Times of transition are a good opportunity to take stock. In the past I have been asked by organisations like WWF and Oxfam to share thoughts with their teams on my experiences, so I thought that moving on from my Commissioner roles would be a good moment to share some of those reflections on some key lessons in making thing happen.

1. Working across boundaries – looking back this has been a theme for my career dating back to crossing the bridge for my first job as a teacher in Somerset, to my role heading up the DTI programme for placing teachers into business and my time with CBI and Business in the Community which involved working with business to engage with social and environmental issues. It taught me never to underestimate the “silos” that we all live in and the power of putting people in unfamiliar surroundings. In my time at BITC I must have participated in over 50 Seeing is Believing programmes – a simple formula which uses a supporter with powerful asking power, peer group dynamics and pressure and an experience likened to an emotional tumble drier. There is nothing more powerful than unusual allies in achieving influence as so often we have alliances of the usual suspects on any one issue.

2. Building Networks – I was told once that the only difference between networking and not working is one vowel – but more importantly I was also influenced by work of Geoff Mulgan which highlighted one of the greatest causes of poverty in the UK was the poverty of networks. Conversely then it can be the one of the greatest sources of power, so structures that support and enable networks are so critical – business knows this – so networks that connect business, communities and government are the basis for achieving change – in the old SDC we used to call it the 'triangle of change'.

3. Convening powers – if I look at my diary most of my time has been spent in some sort of convening function. It was my only real power in my old Commissioner role, while I have had the opportunity to work for the greatest of convenors in the form of the Prince of Wales, who has the capacity to bring together leaders from across all forms of society – perhaps his only power too but its importance should never be under estimated.

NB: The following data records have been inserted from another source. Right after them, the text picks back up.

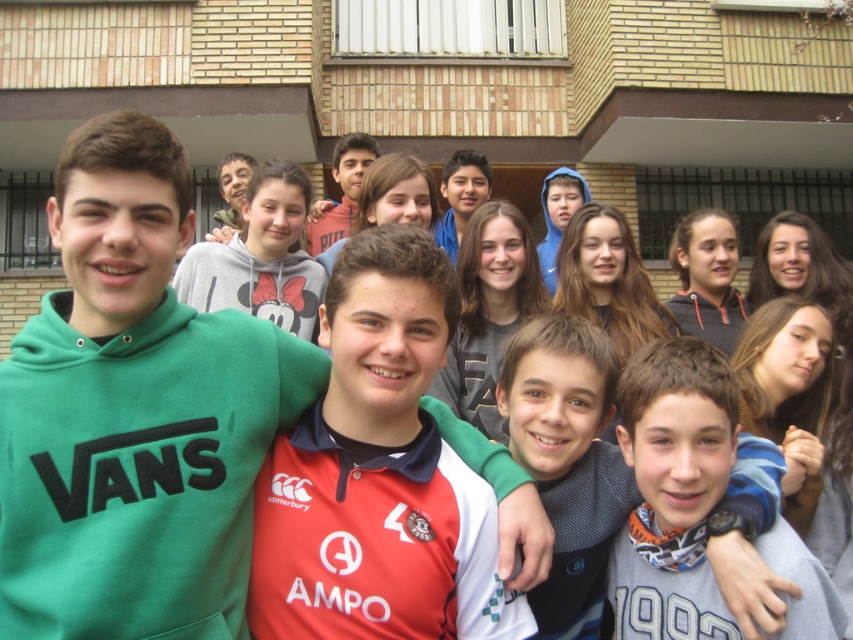
Is gray knit sweater at center behind smooth brown hair at center?

No, it is in front of smooth brown hair at center.

Is point (585, 412) farther from viewer compared to point (618, 339)?

No.

The image size is (853, 640). I want to click on gray knit sweater at center, so click(x=567, y=460).

Is red jersey at center closer to camera compared to gray hoodie at center?

That is True.

Is point (386, 552) closer to viewer compared to point (722, 298)?

Yes, point (386, 552) is closer to viewer.

Measure the distance between point (355,282) and camera.

The distance of point (355,282) from camera is 10.45 meters.

Locate an element on the screen. This screenshot has height=640, width=853. red jersey at center is located at coordinates (378, 474).

Does point (659, 310) lie in front of point (445, 177)?

Yes, point (659, 310) is in front of point (445, 177).

Is smooth brown hair at center in front of matte blue hoodie at center?

Yes, it is in front of matte blue hoodie at center.

Who is more forward, (x=612, y=234) or (x=474, y=172)?

Positioned in front is point (x=612, y=234).

This screenshot has width=853, height=640. I want to click on smooth brown hair at center, so click(608, 280).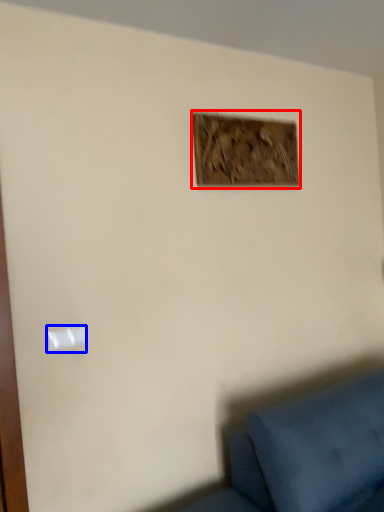
Question: Which object appears farthest to the camera in this image, picture frame (highlighted by a red box) or light switch (highlighted by a blue box)?

Choices:
 (A) picture frame
 (B) light switch

Answer: (A)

4. Being an honest broker – a lot of this work is based on the premise of being an honest broker, building trust with partners that you do what you say, providing a safe space for dialogue but one where there is some degree of confidence that dialogue will lead to action and delivery. Some of this can take a long time – and there are times when you think it better to be faster on your own but generally it proves to be better to be slower together. Of course over my career the capacity to convene, build networks, convene and broker action has been transformed and we now have the capacity of facebook, twitter and linkedin to reinforce the traditional face to face networks, roundtables and conferences. Perhaps best illustrated over the where we have used the online campaigning capacity in the development of Size of Wales – the initiative that aims to protect an area of rain forest the Size of Wales, which has provided some interesting lessons – combining Incentives – match funds through Size of Wales, the outreach of partners with significant reach and scale, the passion of national identity, the online capacity – winning UK awards for campaigning and a sense of fun.

But some basic principles have remained that I think are pretty essential in delivering in the sorts of role I have played.

  • Government in particular does not like surprises – so a no surprises principle is critical if you are to maintain trust and influence.

  • Most of the hard work in Government is done by relatively junior civil servants so make sure those relationships are strong – remember they are the ones who have to answer the letters, respond to the post card campaigns etc.

  • It is more effective to catch people doing the right thing, say well done and amplify their messages.

  • Peer pressure works at all sorts of levels – it is why independent public benchmarking is so important.

  • Identify where the energy and enterprise exists and avoid the “drains”.

  • Always go beyond the usual suspects if you can to create the disruptive ideas.

  • Work out who are the important carriers of the message – or as an old boss of mine used to say “who is sleeping with whom”.

  • Avoid becoming the story or the rent a quote – make sure leaders in communities, businesses or public bodies are the story.

At the end of the day it is about creating opportunity for change – which again to quote an old boss is like making coffee; you can do in one of two ways – as a percolator where change bubbles up from the bottom or as a cafetiere where you push down change from the top – ideally it is a combination of the two. Change happens when both are working together.